Галстуков я в ту пору принципиально не носил, расхаживал в коричневых сапогах, в галифе, в косоворотке и пиджаке. В мейерхольдовском театре на это никто, не обращал внимания, но как-то Мейерхольды повезли меня на прием в турецкое посольство, и тут случился конфуз: швейцар оттер меня от Зинаиды Николаевны и Мейерхольда, и я оказался в низкой комнате, где шоферы дипломатов, аккредитованных в Москве, играли в домино и пили кофе из маленьких чашек. Было накурено, весело и шумно. Минут через сорок пришел Мейерхольд, жалостно посмотрел на меня и произнес:
– Зинаида Николаевна сказала, что это из-за твоих красных боярских сапог тебя не пустили. Ты не огорчайся только. В следующий раз Зина тебя в нашем театральном гардеробе приоденет, у нее там есть знакомство…
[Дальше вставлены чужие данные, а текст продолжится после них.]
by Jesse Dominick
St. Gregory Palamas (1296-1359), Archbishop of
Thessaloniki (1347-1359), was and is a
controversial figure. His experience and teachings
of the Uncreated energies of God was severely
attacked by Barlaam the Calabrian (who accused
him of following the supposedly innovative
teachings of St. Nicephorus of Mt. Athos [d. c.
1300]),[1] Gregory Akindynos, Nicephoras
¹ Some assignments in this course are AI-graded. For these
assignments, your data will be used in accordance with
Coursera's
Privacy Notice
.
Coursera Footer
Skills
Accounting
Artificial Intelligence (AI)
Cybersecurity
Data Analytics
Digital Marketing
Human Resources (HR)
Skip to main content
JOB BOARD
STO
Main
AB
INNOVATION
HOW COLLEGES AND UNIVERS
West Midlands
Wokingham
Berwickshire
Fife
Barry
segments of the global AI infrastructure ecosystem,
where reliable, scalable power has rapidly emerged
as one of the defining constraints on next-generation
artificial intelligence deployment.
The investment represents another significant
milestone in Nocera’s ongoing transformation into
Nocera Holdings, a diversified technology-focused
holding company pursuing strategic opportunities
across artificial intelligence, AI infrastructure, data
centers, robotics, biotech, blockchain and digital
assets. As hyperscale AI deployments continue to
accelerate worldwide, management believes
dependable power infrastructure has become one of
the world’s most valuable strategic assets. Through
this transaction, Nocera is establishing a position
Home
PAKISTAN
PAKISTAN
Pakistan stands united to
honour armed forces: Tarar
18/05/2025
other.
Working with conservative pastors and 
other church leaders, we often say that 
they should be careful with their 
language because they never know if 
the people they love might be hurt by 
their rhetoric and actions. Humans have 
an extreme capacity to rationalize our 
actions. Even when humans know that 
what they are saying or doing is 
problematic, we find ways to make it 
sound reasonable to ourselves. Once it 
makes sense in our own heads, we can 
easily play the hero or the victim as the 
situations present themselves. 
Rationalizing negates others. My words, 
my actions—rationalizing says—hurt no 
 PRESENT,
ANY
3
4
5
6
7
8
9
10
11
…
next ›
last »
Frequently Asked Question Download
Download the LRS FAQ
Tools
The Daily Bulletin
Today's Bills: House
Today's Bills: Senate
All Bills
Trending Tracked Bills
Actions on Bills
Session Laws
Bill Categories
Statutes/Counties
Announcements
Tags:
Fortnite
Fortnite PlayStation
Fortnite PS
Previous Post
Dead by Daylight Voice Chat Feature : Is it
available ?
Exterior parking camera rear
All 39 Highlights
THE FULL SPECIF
Шоферы дипломатических представительств с грохотом забивали «козла». Какое-то чудище в багровом фраке, в жабо, в аксельбантах жадно глодало в углу баранью кость. Иногда забегали лакеи выпить чашечку кофе. Забежал и мажордом.
– Этого я всегда путаю с одним послом, – сказал Всеволод Эмильевич. – И всегда с ним здороваюсь за руку. Он уже знает и говорит: «Я не он. Он там в баро пьет коньяк».
Мейерхольд подтянул к себе поднос, снял с пего чашечку кофе, пригубил и, внимательно оглядевшись, сказал:
– Здесь, знаешь ли, куда занятнее, чем наверху. В следующий раз надену твои розовые сапоги боярского покроя, и пусть меня наверх не пустят. Кофе такое же, – а люди интереснее. Ох, этот народец порассказать может, а?
Долго, жадно вглядывался во все и во всех, словно вбирая и запоминая живописные группы людей, и неожиданно со сладким кряхтением произнес:
– Как интересно! Ах, как интересно! Ай-ай-ай!
Эту прекрасную жадность художника я не раз замечал в нем: нужно было видеть, как он вдруг останавливался возле дома в Брюсовском, или на Гоголевском бульваре, или в Охотном и, вглядываясь в нечто, только ему видимое, только им замеченное и отмеченное, восхищался, вбирая в себя и никому не показывая эту свою внезапно приобретенную личную собственность.